**DATA TO EXAMINE:**
_____
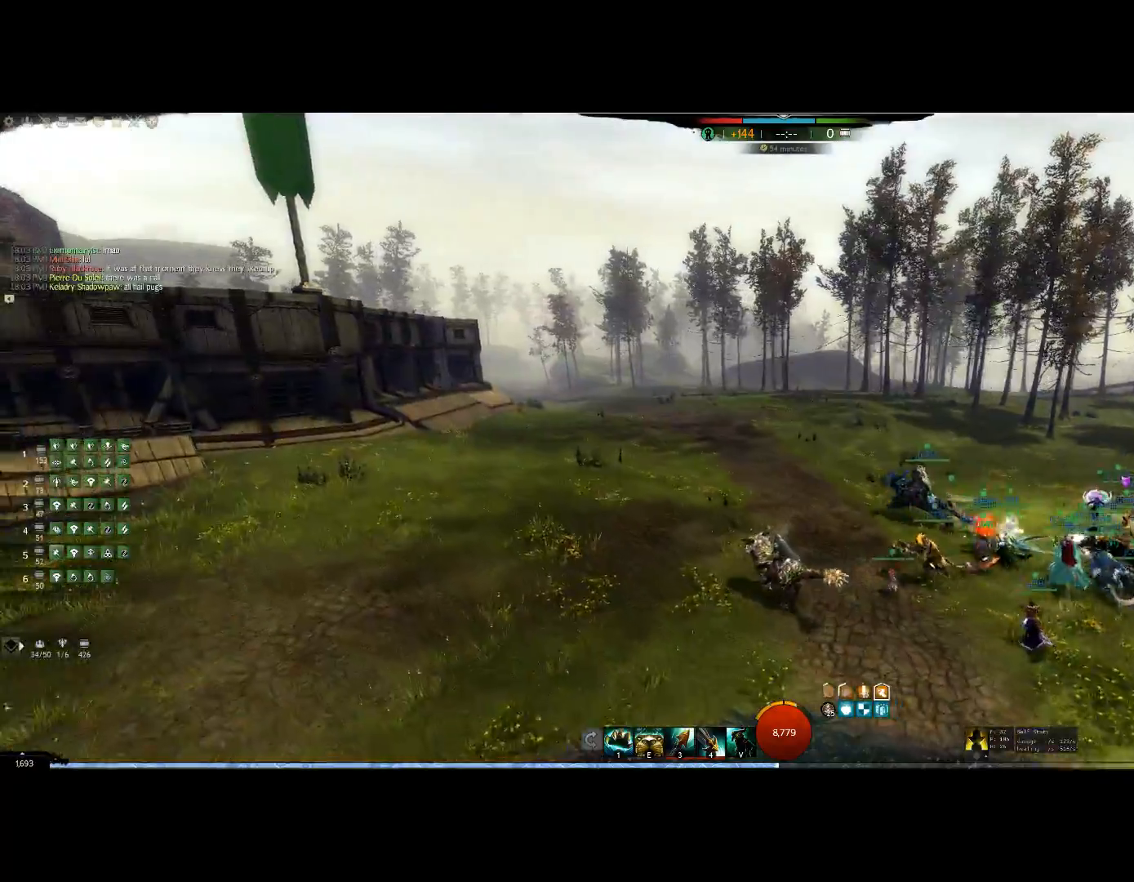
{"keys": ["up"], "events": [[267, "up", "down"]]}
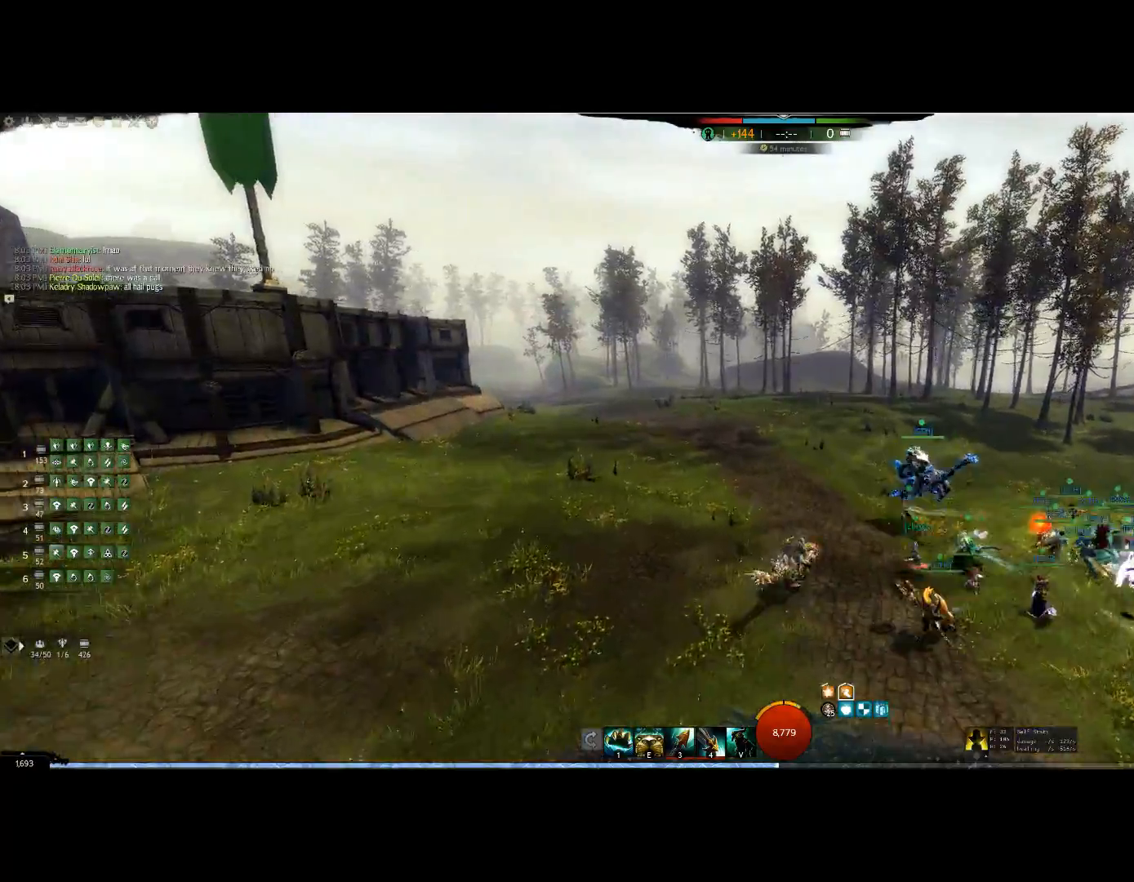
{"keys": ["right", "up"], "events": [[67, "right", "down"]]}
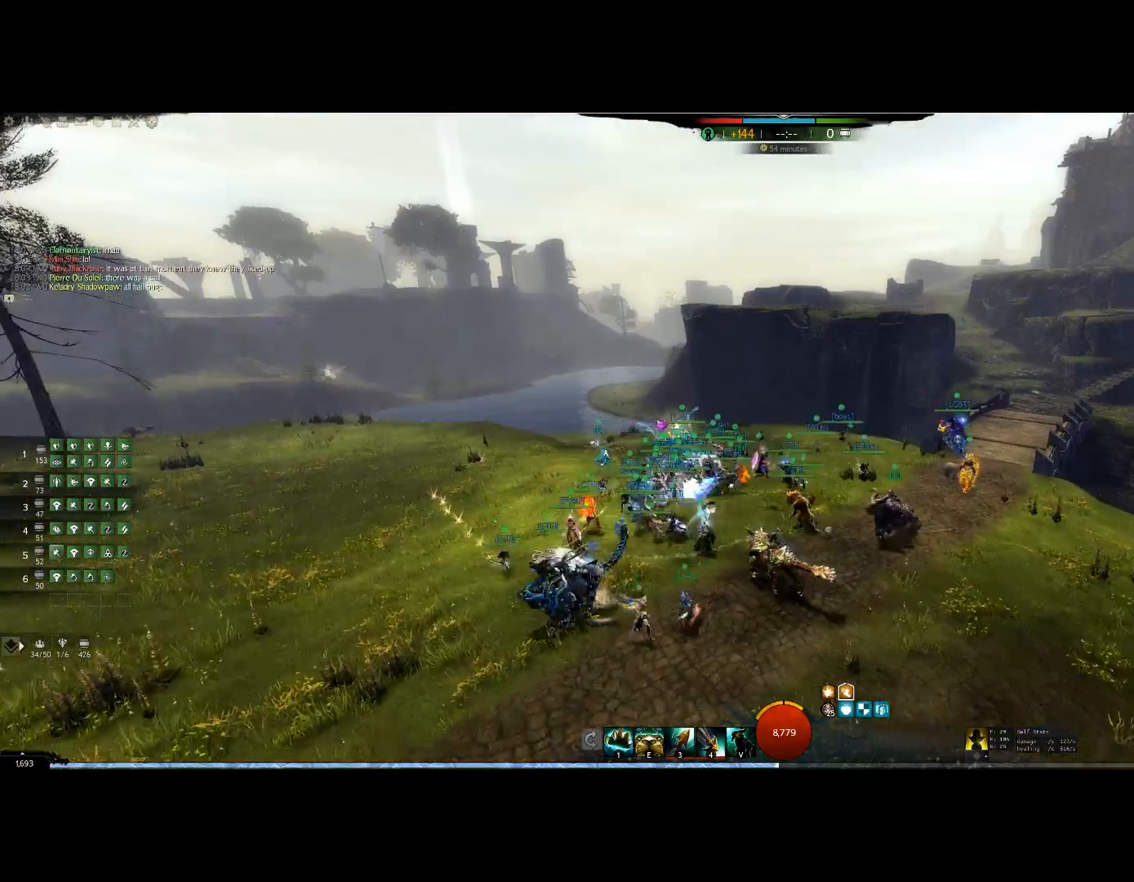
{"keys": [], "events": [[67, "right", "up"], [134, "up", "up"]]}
_____
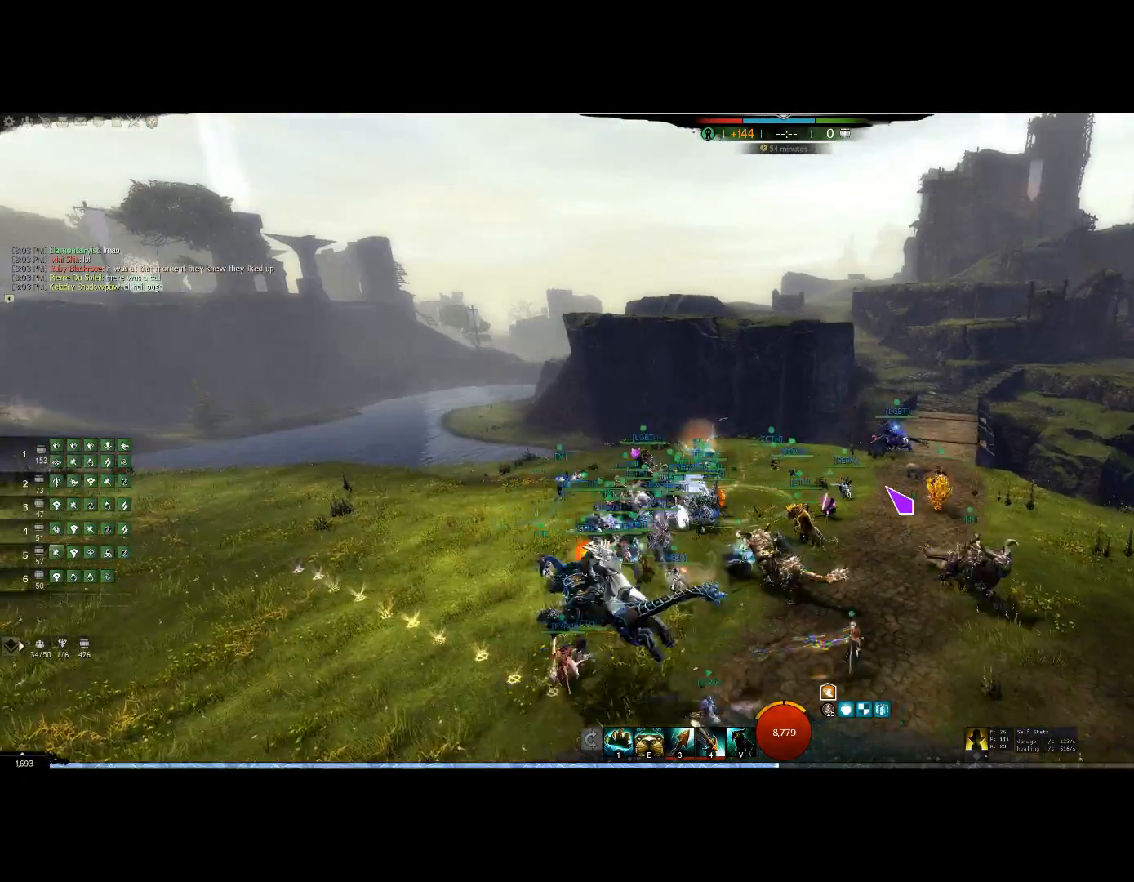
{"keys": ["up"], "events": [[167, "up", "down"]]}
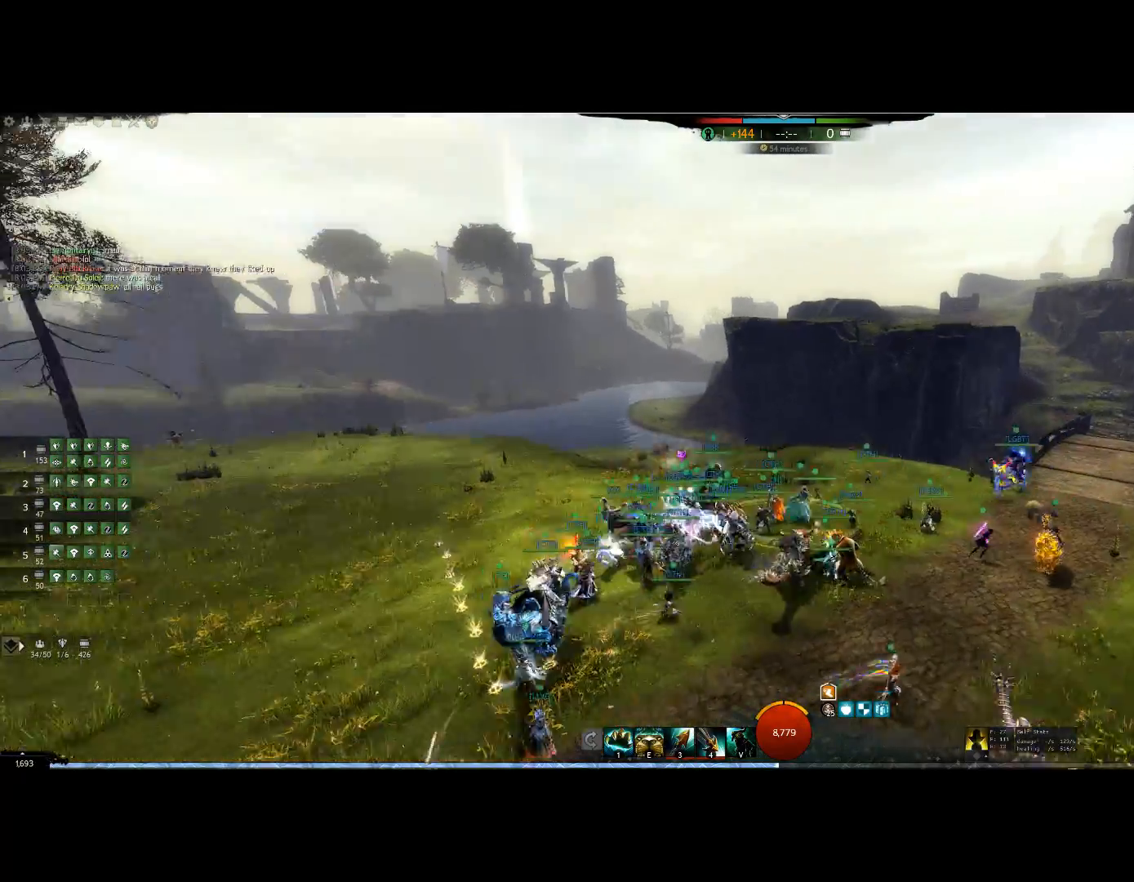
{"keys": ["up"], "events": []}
_____
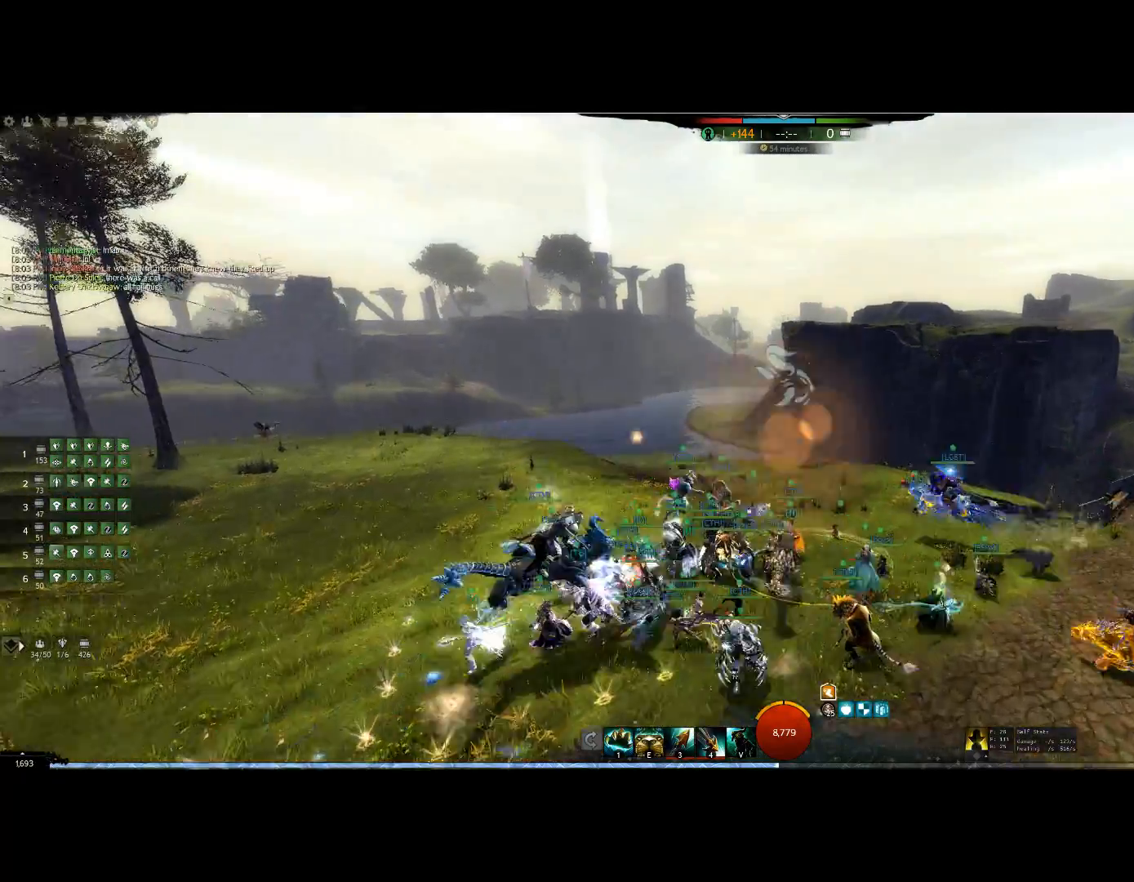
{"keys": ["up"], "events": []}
_____
**WORK REQUEST:**
In the lines above, locate the string "down". Copy every line where it occurs.

**PROBLEM SOLUTION:**
{"keys": ["up"], "events": [[267, "up", "down"]]}
{"keys": ["right", "up"], "events": [[67, "right", "down"]]}
{"keys": ["up"], "events": [[167, "up", "down"]]}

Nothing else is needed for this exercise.